A segunda leitura traz o início da primeira carta de Paulo aos Coríntios (1Cor 1, 3-9), em cujo preâmbulo o Apóstolo felicita aquela comunidade e recomenda a perseverarem firmes na fé até “o dia de Nosso Senhor Jesus Cristo”, numa alusão evidente à segunda vinda de Cristo. Conforme já expliquei em comentários anteriores, os cristãos daquela época (e Paulo inclusive) entendiam a vinda gloriosa de Cristo “para julgar o mundo” como algo que ocorreria por aqueles dias, não iria demorar muito. No versículo 7, Paulo diz isso textualmente, quando escreve “vós que aguardais a revelação de Nosso Senhor Jesus Cristo”, ou seja, Ele irá retornar a qualquer momento. O tema dessa leitura paulina está em consonância com o tema do evangelho de Marcos, chamando a atenção para a perseverança até o final, dentro da fidelidade à graça recebida. Deus é fiel, repete Paulo, e essa fidelidade de Deus deve ser correspondida com a fidelidade do crente. Percebe-se, pela frequência com que Paulo volta a esse assunto, que essa maneira de compreender a segunda vinda de Cristo era uma idéia recorrente nas comunidades cristãs. Assim se entende porque o tema da “vigilância” é tantas vezes reprisado tanto nas cartas de Paulo quanto nos evangelhos, sendo também um apelo insistente da liturgia nessa época do ano.

A leitura do evangelho de Marcos tem essa mesma conotação da vigilância (Mc 13, 33-37). Vejamos como essa preocupação chegava a ser exagerada, pela forma como o tema nos é apresentado na parábola do patrão que viajou ao estrangeiro e deixou sua propriedade sendo cuidada pelos seus empregados. O patrão também deixou a cada empregado uma tarefa específica, encarregando um deles de ser o porteiro, que ficaria vigiando a casa. Quanto aos demais, diz a parábola, devem estar sempre preparados, porque não sabem a que dia ou hora o patrão retornará. Pode ser de tarde, de noite, de madrugada, ninguém sabe quando será este dia. Do modo como a história é contada, tem-se a impressão de que aqueles empregados não poderiam dormir, porque pode ser que o patrão chegue na hora do sono deles. Ora, meus amigos, parece óbvio aqui um exagero de linguagem. Na verdade, o foco da mensagem, ao meu ver, se refere à execução da tarefa da qual cada um foi encarregado e não ao sono em si. Essa, sim, deve ser cumprida conforme o cronograma, de modo que, no retorno do patrão, a tarefa não esteja em atraso. A tarefa maior que Jesus deixou para nós, os empregados, está resumida naqueles dois mandamentos, que todos conhecemos muito bem: amar a Deus sobre todas as coisas e ao próximo como a si mesmo. Essa é a tarefa que não pode ser deixada para depois, mas deve ser realizada constantemente.

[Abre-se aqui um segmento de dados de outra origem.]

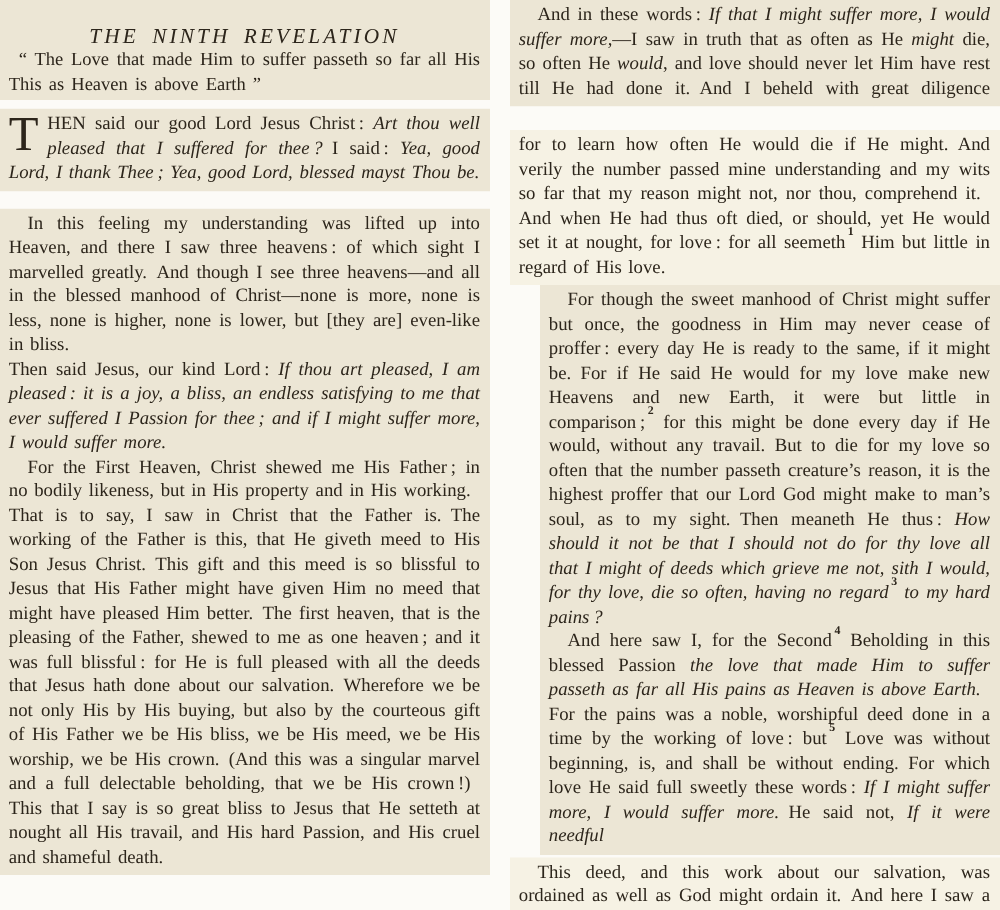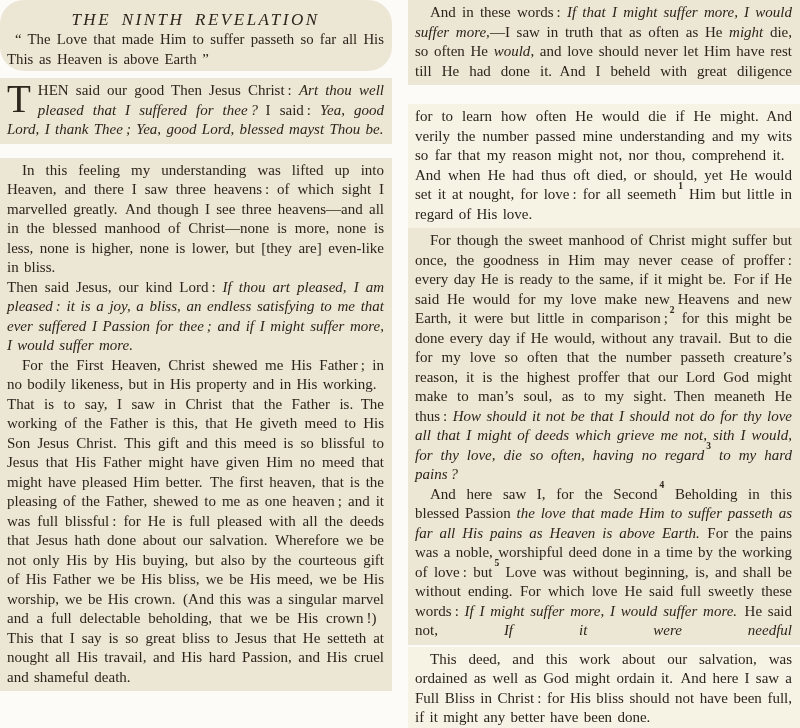--- a/index.html
+++ b/index.html
@@ -32,10 +32,9 @@
   .strip.light{background:var(--paper-light);}
   .header-strip{
     text-align:center;
-    padding-top:8px;
+    padding-top:17px;
     padding-bottom:2px;
     margin-bottom:7px;
-    border-radius:24px;
   }
   .rev-title{
     font-style:italic;

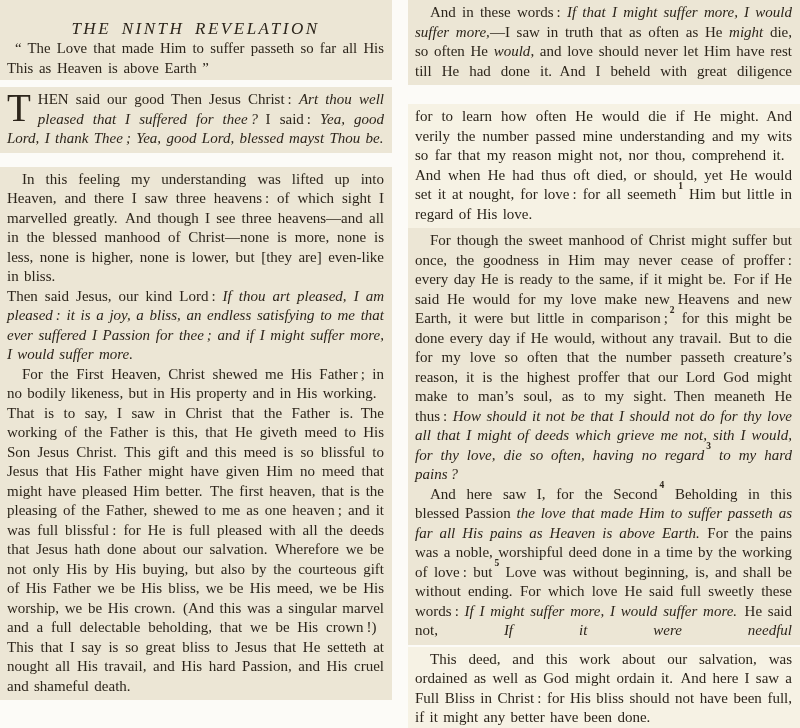--- a/index.html
+++ b/index.html
@@ -92,7 +92,7 @@
     </div>
     <div id="left-strips">
         <div class="strip" style="margin-bottom: 14px;">
-          <p class="para"><span class="dropcap">T</span><span>HEN said our good Then Jesus Christ : </span><i>Art thou well pleased that I suffered for thee ?</i><span> I said : </span><i>Yea, good Lord, I thank Thee ; Yea, good Lord, blessed mayst Thou be.</i></p>
+          <p class="para"><span class="dropcap">T</span><span>HEN said our good Lord Jesus Christ : </span><i>Art thou well pleased that I suffered for thee ?</i><span> I said : </span><i>Yea, good Lord, I thank Thee ; Yea, good Lord, blessed mayst Thou be.</i></p>
         </div>
         <div class="strip">
           <p class="para indent"><span>In this feeling my understanding was lifted up into Heaven, and there I saw three heavens : of which sight I marvelled greatly. And though I see three heavens—and all in the blessed manhood of Christ—none is more, none is less, none is higher, none is lower, but [they are] even-like in bliss.</span></p>

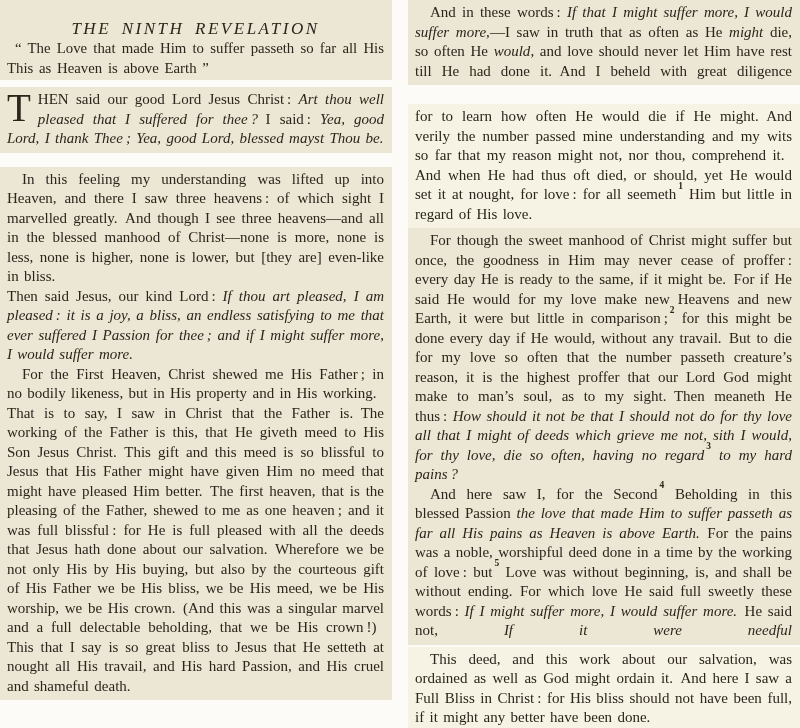--- a/index.html
+++ b/index.html
@@ -109,7 +109,7 @@
       <div class="strip light">
         <p class="para cont"><span>for to learn how often He would die if He might. And verily the number passed mine understanding and my wits so far that my reason might not, nor thou, comprehend it. And when He had thus oft died, or should, yet He would set it at nought, for love : for all seemeth</span><sup>1</sup><span> Him but little in regard of His love.</span></p>
       </div>
-      <div class="strip" style="margin-bottom: 2px;">
+      <div class="strip" style="margin-bottom: 2px; margin-left: 24px;">
         <p class="para indent"><span>For though the sweet manhood of Christ might suffer but once, the goodness in Him may never cease of proffer : every day He is ready to the same, if it might be. For if He said He would for my love make new Heavens and new Earth, it were but little in comparison ;</span><sup>2</sup><span> for this might be done every day if He would, without any travail. But to die for my love so often that the number passeth creature’s reason, it is the highest proffer that our Lord God might make to man’s soul, as to my sight. Then meaneth He thus : </span><i>How should it not be that I should not do for thy love all that I might of deeds which grieve me not, sith I would, for thy love, die so often, having no regard</i><sup>3</sup><i> to my hard pains ?</i></p>
         <p class="para indent fjl"><span>And here saw I, for the Second</span><sup>4</sup><span> Beholding in this blessed Passion </span><i>the love that made Him to suffer passeth as far all His pains as Heaven is above Earth.</i><span> For the pains was a noble, worshipful deed done in a time by the working of love : but</span><sup>5</sup><span> Love was without beginning, is, and shall be without ending. For which love He said full sweetly these words : </span><i>If I might suffer more, I would suffer more.</i><span> He said not, </span><i>If it were needful</i></p>
       </div>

Com efeito, não devemos nos guiar pela tradição dos primeiros tempos do cristianismo ao interpretar esses discursos escatológicos de Jesus. Eu abordei isso aqui no domingo anterior. A segunda vinda de Cristo não deverá ser um fenômeno coletivo, de proporções cósmicas, mas um evento privado na vida de cada pessoa. Em vez de ser Ele que virá ao nosso encontro, nós, ao contrário, é que nos dirigiremos a Ele. Devemos compreender que essa maneira de apresentar o fenômeno é resultado da noção que se tinha na época acerca da terra e sua posição relativa aos demais corpos celestes. Não há dúvida de que toda a escritura é inspirada por Deus e útil para ensinar, conforme ensinou o apóstolo Paulo (2Tim 3, 16), porém, ela é palavra divina em linguagem humana e deve ser entendida dentro da concepção científica e cosmológica da época em que foi escrita. Compete a nós, que hoje lemos esses textos, desapegar do fundamentalismo e da literalidade para assim alcançarmos o seu significado mais apropriado para o nosso tempo.

Portanto, o ensinamento de Cristo para que estejamos sempre vigilantes se refere ao nosso tempo existencial. Por isso, essas leituras do tempo do natal não devem ser assimiladas com um tom de ameaça ou de aterrorização, mas como um apelo de vida consciente e centrada nos nossos compromissos de cristãos.